START Extracted information
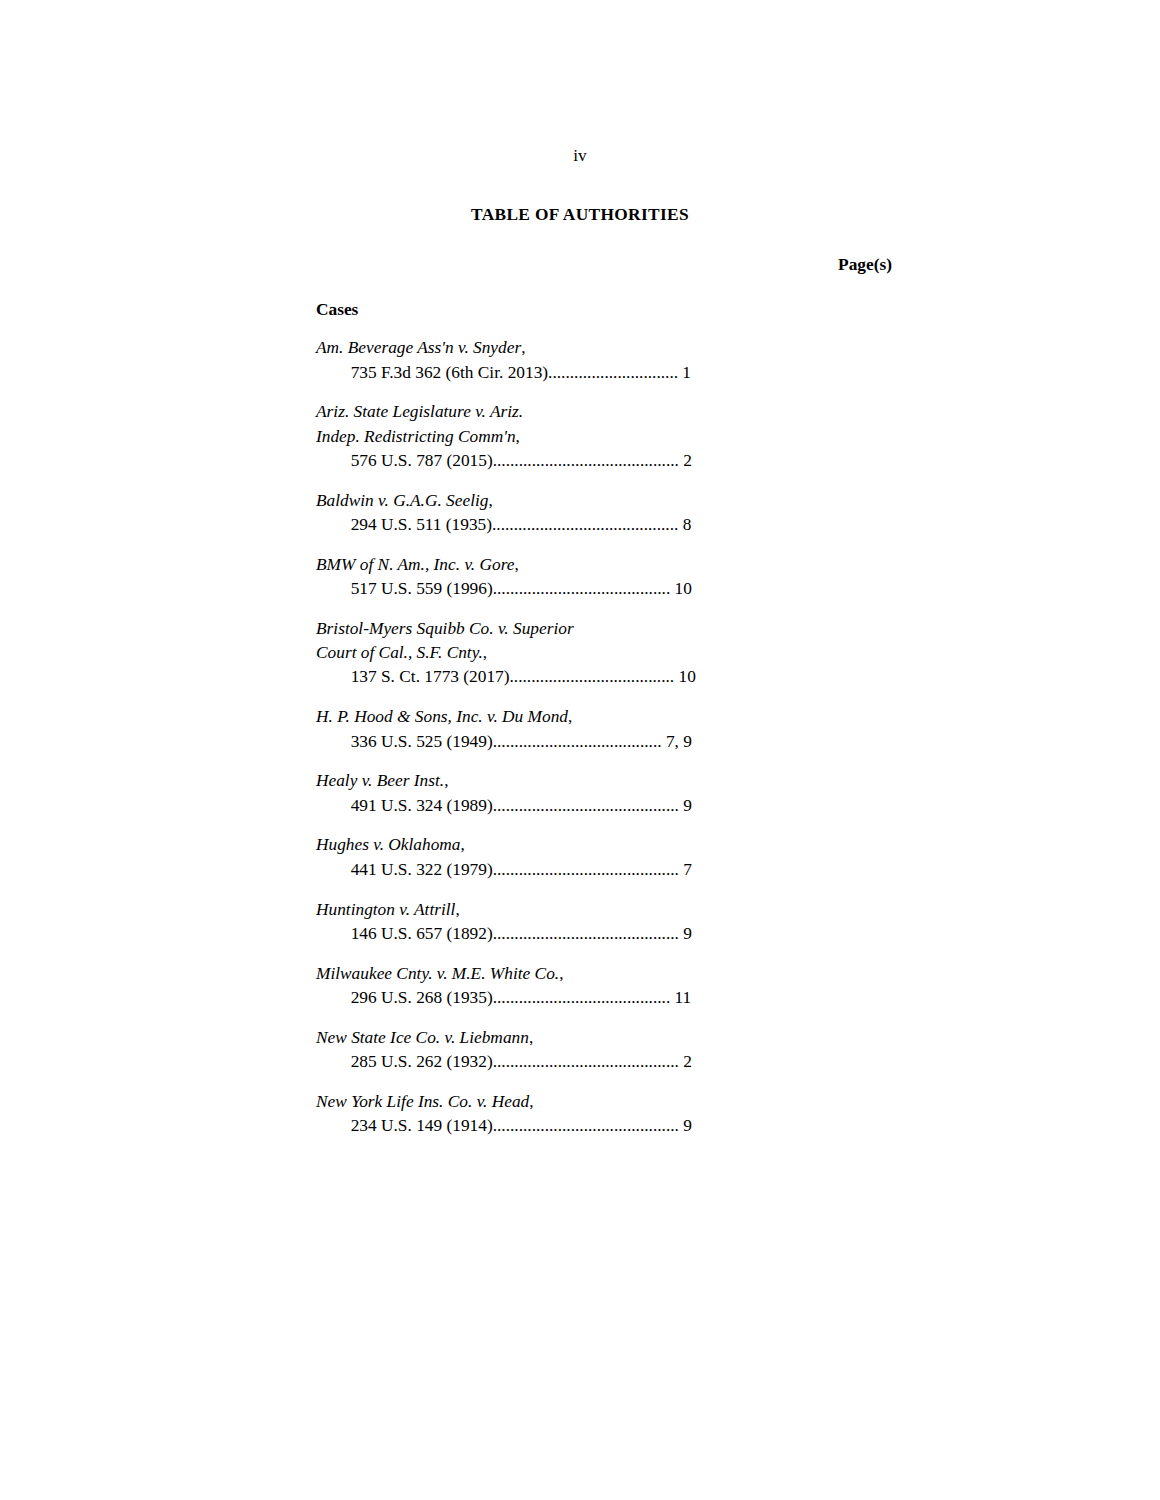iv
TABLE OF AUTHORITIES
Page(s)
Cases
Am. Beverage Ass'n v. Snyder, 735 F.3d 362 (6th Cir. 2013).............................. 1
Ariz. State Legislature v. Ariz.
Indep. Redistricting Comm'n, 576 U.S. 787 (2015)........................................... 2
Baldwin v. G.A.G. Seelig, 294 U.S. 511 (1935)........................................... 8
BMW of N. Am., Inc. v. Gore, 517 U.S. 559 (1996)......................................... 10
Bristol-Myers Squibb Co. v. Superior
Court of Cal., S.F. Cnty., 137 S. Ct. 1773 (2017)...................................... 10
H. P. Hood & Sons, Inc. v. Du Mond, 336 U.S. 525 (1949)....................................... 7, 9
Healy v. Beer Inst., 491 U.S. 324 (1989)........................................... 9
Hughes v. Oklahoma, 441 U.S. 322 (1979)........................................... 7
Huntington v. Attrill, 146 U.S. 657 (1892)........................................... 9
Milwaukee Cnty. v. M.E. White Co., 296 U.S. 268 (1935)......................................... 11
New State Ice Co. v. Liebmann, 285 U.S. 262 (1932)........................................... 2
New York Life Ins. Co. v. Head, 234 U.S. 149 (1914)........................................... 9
END Extracted information
- _Exercise brief_
Give the lines again exactly, starting where the entries begin and stopping once the line with "Healy v. Beer" is included; pictures are not copied.

- _Answer box_
iv
TABLE OF AUTHORITIES
Page(s)
Cases
Am. Beverage Ass'n v. Snyder, 735 F.3d 362 (6th Cir. 2013).............................. 1
Ariz. State Legislature v. Ariz.
Indep. Redistricting Comm'n, 576 U.S. 787 (2015)........................................... 2
Baldwin v. G.A.G. Seelig, 294 U.S. 511 (1935)........................................... 8
BMW of N. Am., Inc. v. Gore, 517 U.S. 559 (1996)......................................... 10
Bristol-Myers Squibb Co. v. Superior
Court of Cal., S.F. Cnty., 137 S. Ct. 1773 (2017)...................................... 10
H. P. Hood & Sons, Inc. v. Du Mond, 336 U.S. 525 (1949)....................................... 7, 9
Healy v. Beer Inst., 491 U.S. 324 (1989)........................................... 9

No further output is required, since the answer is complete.